=== Records for the task ===

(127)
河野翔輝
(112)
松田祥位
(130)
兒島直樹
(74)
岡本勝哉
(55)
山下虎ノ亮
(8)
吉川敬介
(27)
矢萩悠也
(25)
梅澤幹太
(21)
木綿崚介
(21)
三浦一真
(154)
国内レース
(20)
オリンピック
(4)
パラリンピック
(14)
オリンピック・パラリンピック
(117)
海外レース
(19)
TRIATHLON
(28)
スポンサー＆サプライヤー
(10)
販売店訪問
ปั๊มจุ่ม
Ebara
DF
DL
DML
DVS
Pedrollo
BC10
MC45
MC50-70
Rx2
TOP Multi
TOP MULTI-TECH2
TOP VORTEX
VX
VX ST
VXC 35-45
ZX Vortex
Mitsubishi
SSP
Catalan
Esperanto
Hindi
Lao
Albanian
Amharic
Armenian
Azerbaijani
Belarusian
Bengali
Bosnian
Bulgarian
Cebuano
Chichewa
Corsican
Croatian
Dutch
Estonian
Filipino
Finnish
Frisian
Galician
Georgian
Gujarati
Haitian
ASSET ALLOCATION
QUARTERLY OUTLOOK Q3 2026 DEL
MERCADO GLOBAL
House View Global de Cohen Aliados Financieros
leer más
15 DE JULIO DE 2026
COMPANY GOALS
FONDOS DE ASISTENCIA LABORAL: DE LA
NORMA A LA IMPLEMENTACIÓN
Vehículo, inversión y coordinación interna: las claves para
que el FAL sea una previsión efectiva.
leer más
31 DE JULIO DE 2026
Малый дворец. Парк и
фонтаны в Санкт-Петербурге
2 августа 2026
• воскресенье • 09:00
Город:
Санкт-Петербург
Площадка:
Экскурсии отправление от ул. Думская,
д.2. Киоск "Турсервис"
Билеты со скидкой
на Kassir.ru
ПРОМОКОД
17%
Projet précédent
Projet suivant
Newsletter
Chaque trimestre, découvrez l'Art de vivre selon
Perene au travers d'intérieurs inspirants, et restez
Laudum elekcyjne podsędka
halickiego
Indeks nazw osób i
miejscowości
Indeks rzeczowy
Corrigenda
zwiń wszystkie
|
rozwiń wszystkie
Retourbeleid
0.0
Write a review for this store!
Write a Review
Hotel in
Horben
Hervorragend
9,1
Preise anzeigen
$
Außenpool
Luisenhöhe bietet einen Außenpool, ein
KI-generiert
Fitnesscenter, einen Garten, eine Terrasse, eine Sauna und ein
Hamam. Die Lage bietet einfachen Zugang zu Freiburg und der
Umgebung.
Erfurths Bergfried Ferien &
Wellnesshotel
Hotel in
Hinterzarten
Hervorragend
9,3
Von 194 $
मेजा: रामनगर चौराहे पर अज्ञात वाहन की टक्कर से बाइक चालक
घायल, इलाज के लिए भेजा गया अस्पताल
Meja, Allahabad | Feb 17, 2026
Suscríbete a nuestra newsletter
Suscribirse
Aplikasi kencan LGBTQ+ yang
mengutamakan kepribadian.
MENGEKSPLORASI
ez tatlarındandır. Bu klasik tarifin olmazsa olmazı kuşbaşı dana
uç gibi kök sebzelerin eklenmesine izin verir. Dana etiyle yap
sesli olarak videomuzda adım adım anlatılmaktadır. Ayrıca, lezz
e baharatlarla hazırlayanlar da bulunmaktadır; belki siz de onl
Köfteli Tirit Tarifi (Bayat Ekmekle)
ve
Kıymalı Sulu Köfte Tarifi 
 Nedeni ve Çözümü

===

» What the task requires
Reproduce every entry, word for word.

» Output for this exercise
(127)
河野翔輝
(112)
松田祥位
(130)
兒島直樹
(74)
岡本勝哉
(55)
山下虎ノ亮
(8)
吉川敬介
(27)
矢萩悠也
(25)
梅澤幹太
(21)
木綿崚介
(21)
三浦一真
(154)
国内レース
(20)
オリンピック
(4)
パラリンピック
(14)
オリンピック・パラリンピック
(117)
海外レース
(19)
TRIATHLON
(28)
スポンサー＆サプライヤー
(10)
販売店訪問
ปั๊มจุ่ม
Ebara
DF
DL
DML
DVS
Pedrollo
BC10
MC45
MC50-70
Rx2
TOP Multi
TOP MULTI-TECH2
TOP VORTEX
VX
VX ST
VXC 35-45
ZX Vortex
Mitsubishi
SSP
Catalan
Esperanto
Hindi
Lao
Albanian
Amharic
Armenian
Azerbaijani
Belarusian
Bengali
Bosnian
Bulgarian
Cebuano
Chichewa
Corsican
Croatian
Dutch
Estonian
Filipino
Finnish
Frisian
Galician
Georgian
Gujarati
Haitian
ASSET ALLOCATION
QUARTERLY OUTLOOK Q3 2026 DEL
MERCADO GLOBAL
House View Global de Cohen Aliados Financieros
leer más
15 DE JULIO DE 2026
COMPANY GOALS
FONDOS DE ASISTENCIA LABORAL: DE LA
NORMA A LA IMPLEMENTACIÓN
Vehículo, inversión y coordinación interna: las claves para
que el FAL sea una previsión efectiva.
leer más
31 DE JULIO DE 2026
Малый дворец. Парк и
фонтаны в Санкт-Петербурге
2 августа 2026
• воскресенье • 09:00
Город:
Санкт-Петербург
Площадка:
Экскурсии отправление от ул. Думская,
д.2. Киоск "Турсервис"
Билеты со скидкой
на Kassir.ru
ПРОМОКОД
17%
Projet précédent
Projet suivant
Newsletter
Chaque trimestre, découvrez l'Art de vivre selon
Perene au travers d'intérieurs inspirants, et restez
Laudum elekcyjne podsędka
halickiego
Indeks nazw osób i
miejscowości
Indeks rzeczowy
Corrigenda
zwiń wszystkie
|
rozwiń wszystkie
Retourbeleid
0.0
Write a review for this store!
Write a Review
Hotel in
Horben
Hervorragend
9,1
Preise anzeigen
$
Außenpool
Luisenhöhe bietet einen Außenpool, ein
KI-generiert
Fitnesscenter, einen Garten, eine Terrasse, eine Sauna und ein
Hamam. Die Lage bietet einfachen Zugang zu Freiburg und der
Umgebung.
Erfurths Bergfried Ferien &
Wellnesshotel
Hotel in
Hinterzarten
Hervorragend
9,3
Von 194 $
मेजा: रामनगर चौराहे पर अज्ञात वाहन की टक्कर से बाइक चालक
घायल, इलाज के लिए भेजा गया अस्पताल
Meja, Allahabad | Feb 17, 2026
Suscríbete a nuestra newsletter
Suscribirse
Aplikasi kencan LGBTQ+ yang
mengutamakan kepribadian.
MENGEKSPLORASI
ez tatlarındandır. Bu klasik tarifin olmazsa olmazı kuşbaşı dana
uç gibi kök sebzelerin eklenmesine izin verir. Dana etiyle yap
sesli olarak videomuzda adım adım anlatılmaktadır. Ayrıca, lezz
e baharatlarla hazırlayanlar da bulunmaktadır; belki siz de onl
Köfteli Tirit Tarifi (Bayat Ekmekle)
ve
Kıymalı Sulu Köfte Tarifi 
 Nedeni ve Çözümü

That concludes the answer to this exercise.